=== Section Start ===

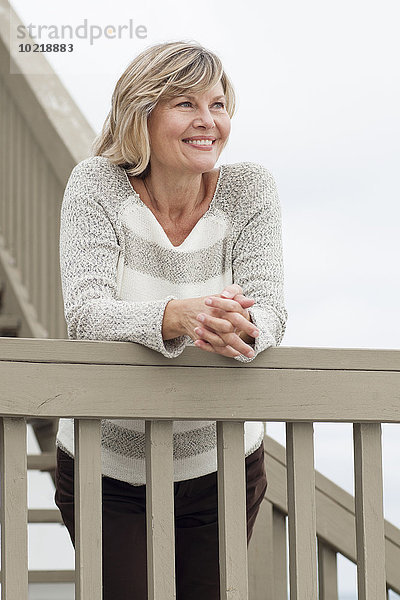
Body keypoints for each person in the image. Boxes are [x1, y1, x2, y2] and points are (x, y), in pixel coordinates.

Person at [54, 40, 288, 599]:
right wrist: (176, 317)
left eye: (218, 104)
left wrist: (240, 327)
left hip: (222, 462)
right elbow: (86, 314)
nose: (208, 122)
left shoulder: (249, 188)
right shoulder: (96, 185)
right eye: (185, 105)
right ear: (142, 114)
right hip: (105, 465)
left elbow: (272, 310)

=== Section End ===
=== Section Start ===

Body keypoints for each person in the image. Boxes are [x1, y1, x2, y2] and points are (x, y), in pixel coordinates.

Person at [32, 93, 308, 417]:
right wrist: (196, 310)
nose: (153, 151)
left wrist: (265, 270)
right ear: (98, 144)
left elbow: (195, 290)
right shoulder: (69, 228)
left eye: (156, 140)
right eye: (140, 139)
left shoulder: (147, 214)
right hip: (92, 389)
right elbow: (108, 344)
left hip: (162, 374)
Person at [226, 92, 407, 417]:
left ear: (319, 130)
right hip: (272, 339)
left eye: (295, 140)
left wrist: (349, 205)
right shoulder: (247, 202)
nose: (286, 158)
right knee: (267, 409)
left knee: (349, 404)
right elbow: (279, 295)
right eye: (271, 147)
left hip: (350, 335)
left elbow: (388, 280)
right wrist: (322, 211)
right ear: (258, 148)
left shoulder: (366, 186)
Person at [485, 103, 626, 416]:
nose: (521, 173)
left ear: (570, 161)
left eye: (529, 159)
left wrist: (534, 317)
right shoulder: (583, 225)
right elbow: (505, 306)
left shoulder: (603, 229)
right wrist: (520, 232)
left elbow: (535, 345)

=== Section End ===

What you need to do |
Search the preceding listing for the word "shoulder" and pull out every line that holds it.

Written answer |
left shoulder: (249, 188)
right shoulder: (96, 185)
right shoulder: (69, 228)
left shoulder: (147, 214)
right shoulder: (247, 202)
left shoulder: (366, 186)
right shoulder: (583, 225)
left shoulder: (603, 229)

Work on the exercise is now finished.